Steven explained how the once in a lifetime job, which he was doing for Associated Press, came about after a call out of the blue from a friend.
He said: “He was in South Africa doing Mandela when he said he had a little project for me. I said ‘what terminal do I go to?’ thinking I was going out to South Africa but he wanted to get early positions secured.
“I was the very first one there. It was just me, four tripods and a helper.
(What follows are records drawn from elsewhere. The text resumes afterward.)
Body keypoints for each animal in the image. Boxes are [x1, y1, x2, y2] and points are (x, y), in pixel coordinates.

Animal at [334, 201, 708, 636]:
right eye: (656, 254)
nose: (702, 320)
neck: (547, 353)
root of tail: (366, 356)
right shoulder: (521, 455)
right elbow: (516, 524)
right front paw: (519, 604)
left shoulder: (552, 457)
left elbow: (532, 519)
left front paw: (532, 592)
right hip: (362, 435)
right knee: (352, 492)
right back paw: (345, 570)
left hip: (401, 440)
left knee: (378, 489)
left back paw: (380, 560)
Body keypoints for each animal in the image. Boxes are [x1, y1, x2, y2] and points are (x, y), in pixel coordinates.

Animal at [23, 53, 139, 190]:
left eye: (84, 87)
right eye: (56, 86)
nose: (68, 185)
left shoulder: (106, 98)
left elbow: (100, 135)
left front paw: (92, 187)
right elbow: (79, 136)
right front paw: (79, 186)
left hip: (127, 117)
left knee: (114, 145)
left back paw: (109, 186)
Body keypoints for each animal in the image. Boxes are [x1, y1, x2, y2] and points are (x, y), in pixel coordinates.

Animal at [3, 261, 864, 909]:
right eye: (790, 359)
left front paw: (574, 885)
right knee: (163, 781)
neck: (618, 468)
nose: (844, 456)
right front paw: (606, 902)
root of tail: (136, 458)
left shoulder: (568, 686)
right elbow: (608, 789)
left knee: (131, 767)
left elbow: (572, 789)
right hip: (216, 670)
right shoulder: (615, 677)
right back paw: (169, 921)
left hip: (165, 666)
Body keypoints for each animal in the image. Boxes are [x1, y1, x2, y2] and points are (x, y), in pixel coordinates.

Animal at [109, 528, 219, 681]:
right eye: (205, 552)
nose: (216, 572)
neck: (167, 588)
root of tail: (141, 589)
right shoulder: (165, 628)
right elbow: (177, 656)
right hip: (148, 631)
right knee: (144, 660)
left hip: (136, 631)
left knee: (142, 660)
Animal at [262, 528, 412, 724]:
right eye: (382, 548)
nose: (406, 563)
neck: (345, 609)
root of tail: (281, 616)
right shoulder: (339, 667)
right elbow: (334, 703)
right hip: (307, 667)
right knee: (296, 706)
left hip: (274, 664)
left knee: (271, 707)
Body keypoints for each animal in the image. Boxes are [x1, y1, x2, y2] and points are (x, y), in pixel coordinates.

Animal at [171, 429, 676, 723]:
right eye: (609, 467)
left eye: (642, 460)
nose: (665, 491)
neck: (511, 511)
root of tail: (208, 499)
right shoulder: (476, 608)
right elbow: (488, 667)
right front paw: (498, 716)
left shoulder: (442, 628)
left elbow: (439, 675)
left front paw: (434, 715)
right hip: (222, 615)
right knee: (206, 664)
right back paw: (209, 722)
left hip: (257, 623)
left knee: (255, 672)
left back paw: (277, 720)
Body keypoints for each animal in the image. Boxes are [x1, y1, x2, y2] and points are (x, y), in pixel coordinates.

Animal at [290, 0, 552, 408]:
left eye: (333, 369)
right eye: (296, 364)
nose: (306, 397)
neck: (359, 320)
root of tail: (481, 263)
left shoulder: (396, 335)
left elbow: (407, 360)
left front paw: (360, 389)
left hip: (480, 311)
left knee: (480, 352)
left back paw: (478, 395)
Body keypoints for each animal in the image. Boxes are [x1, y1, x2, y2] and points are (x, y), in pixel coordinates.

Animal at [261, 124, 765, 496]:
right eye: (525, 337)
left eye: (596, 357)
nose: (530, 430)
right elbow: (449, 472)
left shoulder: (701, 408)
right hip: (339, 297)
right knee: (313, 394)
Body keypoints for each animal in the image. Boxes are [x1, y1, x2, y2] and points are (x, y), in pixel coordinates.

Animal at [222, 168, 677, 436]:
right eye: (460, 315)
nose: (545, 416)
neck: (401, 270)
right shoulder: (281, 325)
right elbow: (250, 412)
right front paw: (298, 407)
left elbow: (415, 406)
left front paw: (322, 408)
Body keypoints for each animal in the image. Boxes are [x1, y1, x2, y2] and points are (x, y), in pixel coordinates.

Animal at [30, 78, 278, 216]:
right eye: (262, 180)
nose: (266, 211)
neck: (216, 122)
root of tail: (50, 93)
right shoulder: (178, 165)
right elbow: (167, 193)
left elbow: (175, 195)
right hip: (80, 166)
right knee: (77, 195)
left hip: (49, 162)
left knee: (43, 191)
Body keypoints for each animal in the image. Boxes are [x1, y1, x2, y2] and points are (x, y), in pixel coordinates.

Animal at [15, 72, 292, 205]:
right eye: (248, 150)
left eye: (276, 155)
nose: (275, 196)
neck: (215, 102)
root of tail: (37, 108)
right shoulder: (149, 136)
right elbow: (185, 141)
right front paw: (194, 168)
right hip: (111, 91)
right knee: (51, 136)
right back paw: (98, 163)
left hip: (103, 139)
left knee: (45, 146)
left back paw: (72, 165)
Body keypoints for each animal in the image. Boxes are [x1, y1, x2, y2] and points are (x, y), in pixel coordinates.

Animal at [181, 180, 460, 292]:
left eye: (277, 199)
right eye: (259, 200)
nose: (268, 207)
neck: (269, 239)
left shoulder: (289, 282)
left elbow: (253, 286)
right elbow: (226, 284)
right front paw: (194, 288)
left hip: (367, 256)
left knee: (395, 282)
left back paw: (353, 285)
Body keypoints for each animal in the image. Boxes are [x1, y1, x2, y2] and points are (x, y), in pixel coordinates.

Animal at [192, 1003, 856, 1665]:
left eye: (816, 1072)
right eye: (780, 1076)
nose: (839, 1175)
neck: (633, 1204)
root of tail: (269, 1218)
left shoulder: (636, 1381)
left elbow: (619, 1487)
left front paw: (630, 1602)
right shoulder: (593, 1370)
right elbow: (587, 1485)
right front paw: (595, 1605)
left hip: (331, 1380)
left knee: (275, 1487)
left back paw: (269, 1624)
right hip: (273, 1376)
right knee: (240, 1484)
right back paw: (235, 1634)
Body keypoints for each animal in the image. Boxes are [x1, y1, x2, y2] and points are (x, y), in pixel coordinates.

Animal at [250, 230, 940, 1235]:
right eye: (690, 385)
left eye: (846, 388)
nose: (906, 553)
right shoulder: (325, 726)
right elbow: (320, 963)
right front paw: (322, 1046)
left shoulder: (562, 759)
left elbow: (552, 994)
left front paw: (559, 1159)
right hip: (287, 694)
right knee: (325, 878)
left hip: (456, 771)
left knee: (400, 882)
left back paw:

There were no barriers, no press absolutely nothing just me and I sat there all night long guarding this position.
“It was really weird with tripods and no cameras,” he continued. “It was like going in to battle without a gun but it was worth all the aches, pains, sunburn and everything else.”
The night before the birth, Steven described ‘a slight atmosphere change’ at around 10pm, with the royal couple arriving shortly afterwards.
Speaking about how all the press kept themselves amused, he said: “We were winding each other up all the time and I was actually interviewed myself by a lot of television companies.
“I’d like to get copies of them actually because it looks like I’m multi-lingual. It’s been dubbed in Chinese, Japanese, Fench, German, Italian.”
But the eventual arrival was more significant to Steven than he first had thought.
“We had a sweepstake back right at the beginning of July,” he said. “ It was what day, gender and time. You had to get all three not just one. So I bet July 22, at 4pm and a boy - and I won the sweepstake.
“This was like three weeks prior and everyone was saying ‘you can’t bet that far in advance’ but I did because it was my birthday, so he was born on my birthday and that was brilliant. I got it completely right.
“I also said I think it’s going to be called George as well. I could be more famous than Russell Grant!”
Steven has had a very colourful career as a cameraman since he left school at the age of 16.
Starting out at Shepperton Studios, Middlesex, he worked his way up before working on major feature films as a camera assistant and doing lighting then joined ITN in 1983 for ten years - but he puts covering the royal birth up there with the best.
“As a hard news cameraman I was going around the world covering various wars here, there and everywhere then started freelance.
“But this was big news. It’s the third in line to the throne and the first major royal born this century and I got the main shot and the best position - what more could you want?”
Steven now hopes to focus on his new business, Southwater Coach Tours, with joint owner Terry Flint but will continue on freelancing as a cameraman.